- Episode no.: Season 20 Episode 13
- Directed by: Michael Pressman
- Written by: Christopher Ambrose; Julie Martin; Richard Sweren;
- Production code: 20013;
- Original air date: March 1, 2010

Guest appearances
- Emily Meade as Bonnie Jones/Amanda Evans; Michael Oberholtzer as Justin Sachs; Kevin O'Rourke as Amanda's Attorney; Finnerty Steeves as Darlene Evans; Karen Young as Mrs. Sachs; Rebecca Creskoff as Veronica Masters; Fred Melamed as Judge Bertram Hill; Special Guest Star:; J. K. Simmons as Dr. Emil Skoda;

Episode chronology
| ← Previous "Blackmail" | Next → "Boy on Fire" |

= Steel-Eyed Death =

"Steel-Eyed Death" is the thirteenth episode of the twentieth season of NBC's long-running legal drama Law & Order.

==Plot==
A family of four is found murdered in their home. One of the killers is a boy experiencing symptoms of a type of post-traumatic stress disorder.

In this episode, Detective Lupo admits he had PTSD and a drinking problem after seeing a horrible crime scene on a past Christmas.

==Production==
"Steel-Eyed Death" was directed by Michael Pressman and written by Christopher Ambrose, Julie Martin, and Richard Sweren.

==Cultural references==
Music by Australian horrorcore rap artist KidCrusher is featured in the episode, including the songs "Killin' Shit" and "A Dirty Fuckin' Murder". The artist said he was told the episode was based on a horrorcore festival when he allowed his music to be featured in "Steel-Eyed Death". Upon learning the episode depicted Juggalos, he later claimed to be angry that his music was used. He said, "I am pretty pissed off to hear they based the episode on Juggalos and try to make us all look like criminals and real serial killers, and that we would kill kids."

This episode is partially inspired by the Richard Alden Samuel McCroskey III case. McCroskey, an amateur horrorcore rapper who was heavily inspired by horrorcore rap artist Mars and went by the name "Syko Sam", was accused of murdering four people in Farmville, Virginia.
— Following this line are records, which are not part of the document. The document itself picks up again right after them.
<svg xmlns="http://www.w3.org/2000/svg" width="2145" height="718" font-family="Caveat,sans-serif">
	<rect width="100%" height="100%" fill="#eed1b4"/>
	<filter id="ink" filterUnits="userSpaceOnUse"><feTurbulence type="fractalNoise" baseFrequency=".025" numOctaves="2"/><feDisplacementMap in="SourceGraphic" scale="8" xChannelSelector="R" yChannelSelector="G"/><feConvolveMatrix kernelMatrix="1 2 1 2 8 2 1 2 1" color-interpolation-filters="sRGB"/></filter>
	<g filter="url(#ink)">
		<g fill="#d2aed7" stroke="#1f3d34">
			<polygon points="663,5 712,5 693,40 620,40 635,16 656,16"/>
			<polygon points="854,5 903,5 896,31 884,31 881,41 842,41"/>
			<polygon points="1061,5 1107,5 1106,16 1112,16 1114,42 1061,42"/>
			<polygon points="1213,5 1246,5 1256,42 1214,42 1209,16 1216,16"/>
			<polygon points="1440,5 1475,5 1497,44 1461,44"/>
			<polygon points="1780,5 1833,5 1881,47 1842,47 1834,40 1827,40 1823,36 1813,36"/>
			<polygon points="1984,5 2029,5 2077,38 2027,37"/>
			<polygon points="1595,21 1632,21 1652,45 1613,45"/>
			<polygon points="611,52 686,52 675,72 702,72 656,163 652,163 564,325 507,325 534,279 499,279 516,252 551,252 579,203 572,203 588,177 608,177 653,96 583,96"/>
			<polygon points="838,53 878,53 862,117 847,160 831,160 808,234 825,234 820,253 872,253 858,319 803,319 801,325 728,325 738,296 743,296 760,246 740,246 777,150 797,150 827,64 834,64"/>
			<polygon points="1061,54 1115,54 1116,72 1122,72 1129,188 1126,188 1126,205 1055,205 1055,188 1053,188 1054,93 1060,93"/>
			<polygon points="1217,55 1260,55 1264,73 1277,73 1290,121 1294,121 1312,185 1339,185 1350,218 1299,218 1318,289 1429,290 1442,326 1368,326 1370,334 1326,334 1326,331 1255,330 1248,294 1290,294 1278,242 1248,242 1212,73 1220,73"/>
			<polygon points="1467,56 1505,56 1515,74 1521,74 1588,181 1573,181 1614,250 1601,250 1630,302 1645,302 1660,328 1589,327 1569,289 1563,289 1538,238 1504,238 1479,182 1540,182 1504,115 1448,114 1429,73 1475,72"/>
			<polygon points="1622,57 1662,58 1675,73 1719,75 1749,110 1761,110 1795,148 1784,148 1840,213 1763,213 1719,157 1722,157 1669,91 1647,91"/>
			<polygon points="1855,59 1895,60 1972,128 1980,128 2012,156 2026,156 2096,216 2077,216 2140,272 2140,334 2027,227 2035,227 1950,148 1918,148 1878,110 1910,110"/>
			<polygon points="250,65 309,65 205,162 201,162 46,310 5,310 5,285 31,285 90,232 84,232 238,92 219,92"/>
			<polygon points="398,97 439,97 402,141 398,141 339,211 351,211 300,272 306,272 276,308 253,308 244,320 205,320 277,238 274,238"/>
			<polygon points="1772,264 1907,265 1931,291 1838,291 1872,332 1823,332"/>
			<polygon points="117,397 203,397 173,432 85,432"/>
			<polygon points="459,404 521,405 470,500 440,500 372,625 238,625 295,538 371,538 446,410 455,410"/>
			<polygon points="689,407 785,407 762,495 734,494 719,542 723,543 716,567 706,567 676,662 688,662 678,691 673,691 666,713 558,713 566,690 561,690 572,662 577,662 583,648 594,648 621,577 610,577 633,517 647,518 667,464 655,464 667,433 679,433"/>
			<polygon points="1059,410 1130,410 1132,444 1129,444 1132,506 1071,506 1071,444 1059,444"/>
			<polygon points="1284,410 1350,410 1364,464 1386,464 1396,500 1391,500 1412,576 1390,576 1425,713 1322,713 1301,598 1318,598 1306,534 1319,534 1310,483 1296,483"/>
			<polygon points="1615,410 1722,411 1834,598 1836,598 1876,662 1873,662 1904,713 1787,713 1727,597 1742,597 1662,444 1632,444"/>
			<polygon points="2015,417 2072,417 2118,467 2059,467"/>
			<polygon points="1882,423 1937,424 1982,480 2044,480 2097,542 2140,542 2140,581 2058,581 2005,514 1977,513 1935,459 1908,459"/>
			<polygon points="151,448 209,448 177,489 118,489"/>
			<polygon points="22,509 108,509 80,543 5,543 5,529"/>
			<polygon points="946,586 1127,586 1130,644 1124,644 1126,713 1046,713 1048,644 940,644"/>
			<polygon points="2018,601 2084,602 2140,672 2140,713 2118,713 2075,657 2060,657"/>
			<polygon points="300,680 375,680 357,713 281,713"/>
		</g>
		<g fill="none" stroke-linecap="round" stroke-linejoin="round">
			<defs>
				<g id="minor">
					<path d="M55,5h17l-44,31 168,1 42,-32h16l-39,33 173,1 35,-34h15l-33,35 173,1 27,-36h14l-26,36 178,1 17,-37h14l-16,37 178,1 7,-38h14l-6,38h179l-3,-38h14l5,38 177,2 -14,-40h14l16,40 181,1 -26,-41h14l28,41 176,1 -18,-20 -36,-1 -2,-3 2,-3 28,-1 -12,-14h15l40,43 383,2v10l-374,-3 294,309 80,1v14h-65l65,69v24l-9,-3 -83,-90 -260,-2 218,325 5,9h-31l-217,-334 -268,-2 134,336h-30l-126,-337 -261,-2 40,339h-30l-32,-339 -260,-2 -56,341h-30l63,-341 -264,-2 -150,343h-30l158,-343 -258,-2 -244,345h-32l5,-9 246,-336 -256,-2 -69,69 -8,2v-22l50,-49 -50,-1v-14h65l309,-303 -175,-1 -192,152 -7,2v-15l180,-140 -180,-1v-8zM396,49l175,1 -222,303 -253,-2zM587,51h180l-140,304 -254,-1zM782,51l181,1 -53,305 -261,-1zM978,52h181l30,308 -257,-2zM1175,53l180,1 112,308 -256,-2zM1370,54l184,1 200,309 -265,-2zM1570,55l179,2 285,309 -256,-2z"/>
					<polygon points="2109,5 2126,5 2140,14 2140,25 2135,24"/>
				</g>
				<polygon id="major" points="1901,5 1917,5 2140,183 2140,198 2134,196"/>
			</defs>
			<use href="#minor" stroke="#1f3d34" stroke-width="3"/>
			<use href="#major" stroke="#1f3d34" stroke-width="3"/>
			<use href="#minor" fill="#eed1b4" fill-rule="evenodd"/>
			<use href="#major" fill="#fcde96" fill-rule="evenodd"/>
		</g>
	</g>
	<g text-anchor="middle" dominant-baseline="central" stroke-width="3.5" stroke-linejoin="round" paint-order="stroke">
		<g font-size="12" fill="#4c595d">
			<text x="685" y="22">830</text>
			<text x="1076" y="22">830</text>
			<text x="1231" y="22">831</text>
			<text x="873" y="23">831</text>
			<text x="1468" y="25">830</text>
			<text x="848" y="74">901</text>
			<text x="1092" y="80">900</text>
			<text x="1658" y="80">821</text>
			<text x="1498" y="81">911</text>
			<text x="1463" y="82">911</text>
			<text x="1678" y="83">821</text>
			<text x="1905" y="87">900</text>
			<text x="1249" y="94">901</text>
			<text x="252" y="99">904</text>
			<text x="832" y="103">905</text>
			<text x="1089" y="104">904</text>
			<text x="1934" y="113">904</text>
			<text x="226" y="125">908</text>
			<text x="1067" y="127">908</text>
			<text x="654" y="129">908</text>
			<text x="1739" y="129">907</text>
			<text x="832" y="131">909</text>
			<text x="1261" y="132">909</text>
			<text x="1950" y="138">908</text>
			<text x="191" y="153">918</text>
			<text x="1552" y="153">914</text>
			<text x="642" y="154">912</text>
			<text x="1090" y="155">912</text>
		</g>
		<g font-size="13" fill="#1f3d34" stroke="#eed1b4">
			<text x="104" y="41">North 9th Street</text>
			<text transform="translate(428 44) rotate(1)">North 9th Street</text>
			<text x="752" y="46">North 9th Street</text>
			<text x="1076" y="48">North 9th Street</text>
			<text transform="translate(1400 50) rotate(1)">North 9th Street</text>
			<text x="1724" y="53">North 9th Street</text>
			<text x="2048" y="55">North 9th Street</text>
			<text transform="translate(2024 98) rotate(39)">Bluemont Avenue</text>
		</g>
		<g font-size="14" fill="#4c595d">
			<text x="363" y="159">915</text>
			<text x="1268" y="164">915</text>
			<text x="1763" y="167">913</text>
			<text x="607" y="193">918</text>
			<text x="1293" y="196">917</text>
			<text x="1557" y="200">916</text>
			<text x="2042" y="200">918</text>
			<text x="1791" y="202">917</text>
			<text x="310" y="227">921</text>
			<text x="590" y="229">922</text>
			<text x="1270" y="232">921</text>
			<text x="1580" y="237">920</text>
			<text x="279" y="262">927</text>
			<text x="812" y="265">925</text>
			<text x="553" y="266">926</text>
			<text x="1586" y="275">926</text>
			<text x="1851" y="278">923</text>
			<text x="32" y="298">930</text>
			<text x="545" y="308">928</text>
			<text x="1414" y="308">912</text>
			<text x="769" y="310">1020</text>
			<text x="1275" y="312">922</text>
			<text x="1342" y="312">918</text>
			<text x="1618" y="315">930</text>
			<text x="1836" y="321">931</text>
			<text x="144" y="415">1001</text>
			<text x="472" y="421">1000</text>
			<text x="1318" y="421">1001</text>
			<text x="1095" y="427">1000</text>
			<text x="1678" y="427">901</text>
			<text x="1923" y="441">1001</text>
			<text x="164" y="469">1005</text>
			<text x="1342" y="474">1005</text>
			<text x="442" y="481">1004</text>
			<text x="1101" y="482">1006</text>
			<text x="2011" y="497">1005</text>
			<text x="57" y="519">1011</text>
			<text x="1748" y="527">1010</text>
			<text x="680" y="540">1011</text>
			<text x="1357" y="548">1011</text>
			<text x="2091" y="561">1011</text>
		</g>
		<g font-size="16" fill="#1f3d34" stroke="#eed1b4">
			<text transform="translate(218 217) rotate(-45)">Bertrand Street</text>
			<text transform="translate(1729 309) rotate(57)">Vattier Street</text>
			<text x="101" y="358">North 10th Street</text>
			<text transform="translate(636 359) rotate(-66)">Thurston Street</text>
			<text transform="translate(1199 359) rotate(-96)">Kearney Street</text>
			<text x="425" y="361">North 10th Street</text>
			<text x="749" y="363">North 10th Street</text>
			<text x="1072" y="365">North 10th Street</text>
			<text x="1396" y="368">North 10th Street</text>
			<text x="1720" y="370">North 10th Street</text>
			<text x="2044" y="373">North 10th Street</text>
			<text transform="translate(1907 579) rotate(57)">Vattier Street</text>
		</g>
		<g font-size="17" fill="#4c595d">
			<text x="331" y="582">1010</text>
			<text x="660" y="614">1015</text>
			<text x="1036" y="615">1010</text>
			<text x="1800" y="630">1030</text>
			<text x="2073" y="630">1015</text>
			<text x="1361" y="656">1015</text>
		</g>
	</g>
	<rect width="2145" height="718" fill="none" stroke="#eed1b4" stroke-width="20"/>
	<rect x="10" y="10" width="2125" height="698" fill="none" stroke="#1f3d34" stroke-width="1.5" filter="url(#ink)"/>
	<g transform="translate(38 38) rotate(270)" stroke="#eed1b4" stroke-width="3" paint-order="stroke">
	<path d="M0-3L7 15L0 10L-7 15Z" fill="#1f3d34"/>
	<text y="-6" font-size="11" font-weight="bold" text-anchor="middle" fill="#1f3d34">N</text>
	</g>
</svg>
The victims were a Presbyterian pastor, his estranged wife, their teenage daughter (who had been dating McCroskey), and one of their daughter's friends.

==Reception==
"Steel-Eyed Death" drew criticism from Juggalos and fans of horrorcore hip hop music, who felt the episode unfairly equated the music genre and its fans with violent crime and murder.

In its original American broadcast on March 1, 2010, "Steel-Eyed Death" was watched by 7.58 million average households over the hour, and received 1.9/5 aged between 18 and 49, according to Nielsen ratings. The episode had outperformed Life Unexpected on The CW, which drew only 1.88 million households. "Steel-Eyed Death" had 0.98 million viewers less than the episode of 24 that aired on Fox that night which drew 8.56 million viewers.